+++ Data records +++

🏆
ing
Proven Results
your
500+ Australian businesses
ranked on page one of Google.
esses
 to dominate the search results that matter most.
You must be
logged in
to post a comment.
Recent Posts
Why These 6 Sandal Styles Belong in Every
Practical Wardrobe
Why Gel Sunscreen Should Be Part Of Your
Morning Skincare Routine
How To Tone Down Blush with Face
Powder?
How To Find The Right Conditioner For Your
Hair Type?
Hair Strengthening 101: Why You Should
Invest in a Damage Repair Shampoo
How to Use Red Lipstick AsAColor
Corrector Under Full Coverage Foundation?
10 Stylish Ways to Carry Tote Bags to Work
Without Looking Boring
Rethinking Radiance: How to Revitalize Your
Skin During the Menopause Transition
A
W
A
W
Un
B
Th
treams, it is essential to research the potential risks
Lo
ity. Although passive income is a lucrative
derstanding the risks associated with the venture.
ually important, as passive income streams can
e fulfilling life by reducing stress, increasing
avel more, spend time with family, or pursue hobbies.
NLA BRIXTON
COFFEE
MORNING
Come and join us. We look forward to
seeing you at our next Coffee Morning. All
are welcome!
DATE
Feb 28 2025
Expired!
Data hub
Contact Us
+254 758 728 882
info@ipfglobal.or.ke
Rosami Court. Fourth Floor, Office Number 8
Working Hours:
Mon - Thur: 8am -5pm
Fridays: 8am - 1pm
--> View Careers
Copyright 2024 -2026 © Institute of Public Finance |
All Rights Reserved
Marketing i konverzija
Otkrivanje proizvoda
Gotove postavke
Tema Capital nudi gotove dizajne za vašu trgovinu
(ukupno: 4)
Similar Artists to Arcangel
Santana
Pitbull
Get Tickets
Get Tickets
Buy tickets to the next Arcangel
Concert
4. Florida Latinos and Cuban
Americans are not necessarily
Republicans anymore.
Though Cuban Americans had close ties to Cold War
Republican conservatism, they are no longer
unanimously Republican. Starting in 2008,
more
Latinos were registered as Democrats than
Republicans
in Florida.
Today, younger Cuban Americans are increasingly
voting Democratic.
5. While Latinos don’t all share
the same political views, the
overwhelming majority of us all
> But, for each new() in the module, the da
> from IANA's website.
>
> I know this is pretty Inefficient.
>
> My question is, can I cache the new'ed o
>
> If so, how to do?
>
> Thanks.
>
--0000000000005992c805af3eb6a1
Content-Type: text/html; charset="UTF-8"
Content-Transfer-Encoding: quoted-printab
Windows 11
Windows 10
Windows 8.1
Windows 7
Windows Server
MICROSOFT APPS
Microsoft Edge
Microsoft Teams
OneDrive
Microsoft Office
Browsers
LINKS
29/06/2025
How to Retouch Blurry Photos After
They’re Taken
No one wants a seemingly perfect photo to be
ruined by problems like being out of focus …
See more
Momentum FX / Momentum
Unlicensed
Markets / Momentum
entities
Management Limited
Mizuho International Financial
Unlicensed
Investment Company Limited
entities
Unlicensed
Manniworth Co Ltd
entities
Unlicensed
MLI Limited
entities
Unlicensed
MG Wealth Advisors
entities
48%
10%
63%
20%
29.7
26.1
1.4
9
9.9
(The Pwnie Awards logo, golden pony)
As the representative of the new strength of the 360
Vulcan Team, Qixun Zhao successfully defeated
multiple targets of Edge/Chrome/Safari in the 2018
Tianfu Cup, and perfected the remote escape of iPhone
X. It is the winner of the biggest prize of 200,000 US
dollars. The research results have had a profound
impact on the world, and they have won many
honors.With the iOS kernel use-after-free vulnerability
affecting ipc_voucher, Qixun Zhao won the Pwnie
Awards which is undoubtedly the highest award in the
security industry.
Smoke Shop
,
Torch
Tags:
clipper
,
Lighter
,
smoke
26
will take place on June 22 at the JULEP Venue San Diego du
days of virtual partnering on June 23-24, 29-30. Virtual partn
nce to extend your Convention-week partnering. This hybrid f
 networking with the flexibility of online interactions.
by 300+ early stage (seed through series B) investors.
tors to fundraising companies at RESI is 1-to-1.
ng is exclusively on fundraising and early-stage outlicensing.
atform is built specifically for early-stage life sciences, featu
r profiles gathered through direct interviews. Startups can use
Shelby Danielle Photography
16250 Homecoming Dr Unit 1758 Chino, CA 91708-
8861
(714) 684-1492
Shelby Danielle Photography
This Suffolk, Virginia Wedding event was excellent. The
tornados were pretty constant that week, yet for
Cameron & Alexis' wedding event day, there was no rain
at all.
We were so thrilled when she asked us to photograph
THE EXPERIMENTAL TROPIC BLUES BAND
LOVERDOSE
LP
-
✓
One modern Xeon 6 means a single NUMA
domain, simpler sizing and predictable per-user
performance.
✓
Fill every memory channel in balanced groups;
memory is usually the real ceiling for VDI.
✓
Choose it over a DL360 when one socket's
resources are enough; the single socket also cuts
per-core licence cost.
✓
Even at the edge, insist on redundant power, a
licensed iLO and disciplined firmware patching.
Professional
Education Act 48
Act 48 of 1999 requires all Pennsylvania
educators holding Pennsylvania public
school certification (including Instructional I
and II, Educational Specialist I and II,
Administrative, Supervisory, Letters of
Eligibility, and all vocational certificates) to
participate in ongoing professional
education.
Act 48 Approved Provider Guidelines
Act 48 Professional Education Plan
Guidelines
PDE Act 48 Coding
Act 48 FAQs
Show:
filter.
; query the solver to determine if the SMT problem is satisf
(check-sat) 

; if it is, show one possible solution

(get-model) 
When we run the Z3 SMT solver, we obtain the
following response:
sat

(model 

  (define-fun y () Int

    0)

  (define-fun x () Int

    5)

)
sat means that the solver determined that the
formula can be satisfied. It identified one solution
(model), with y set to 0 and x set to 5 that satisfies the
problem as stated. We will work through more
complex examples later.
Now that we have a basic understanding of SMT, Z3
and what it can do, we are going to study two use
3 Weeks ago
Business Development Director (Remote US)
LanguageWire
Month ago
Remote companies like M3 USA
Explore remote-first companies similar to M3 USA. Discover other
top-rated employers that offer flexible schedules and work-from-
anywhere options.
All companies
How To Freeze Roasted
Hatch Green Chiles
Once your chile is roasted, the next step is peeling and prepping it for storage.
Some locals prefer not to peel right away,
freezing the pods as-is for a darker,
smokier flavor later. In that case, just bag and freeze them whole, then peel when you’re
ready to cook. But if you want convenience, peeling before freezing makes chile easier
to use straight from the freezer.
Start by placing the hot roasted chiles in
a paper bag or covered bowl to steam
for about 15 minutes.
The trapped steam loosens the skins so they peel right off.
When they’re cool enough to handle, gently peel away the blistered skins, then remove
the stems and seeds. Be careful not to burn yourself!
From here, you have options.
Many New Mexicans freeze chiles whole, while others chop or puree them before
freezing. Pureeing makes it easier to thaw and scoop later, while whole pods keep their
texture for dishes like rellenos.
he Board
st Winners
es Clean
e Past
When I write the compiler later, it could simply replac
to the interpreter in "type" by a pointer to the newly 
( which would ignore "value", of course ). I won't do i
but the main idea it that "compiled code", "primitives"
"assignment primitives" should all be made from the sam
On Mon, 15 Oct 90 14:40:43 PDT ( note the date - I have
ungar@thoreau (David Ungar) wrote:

+++

Note every line of the entries in which "fundraising" appears, and copy it down.

tors to fundraising companies at RESI is 1-to-1.
ng is exclusively on fundraising and early-stage outlicensing.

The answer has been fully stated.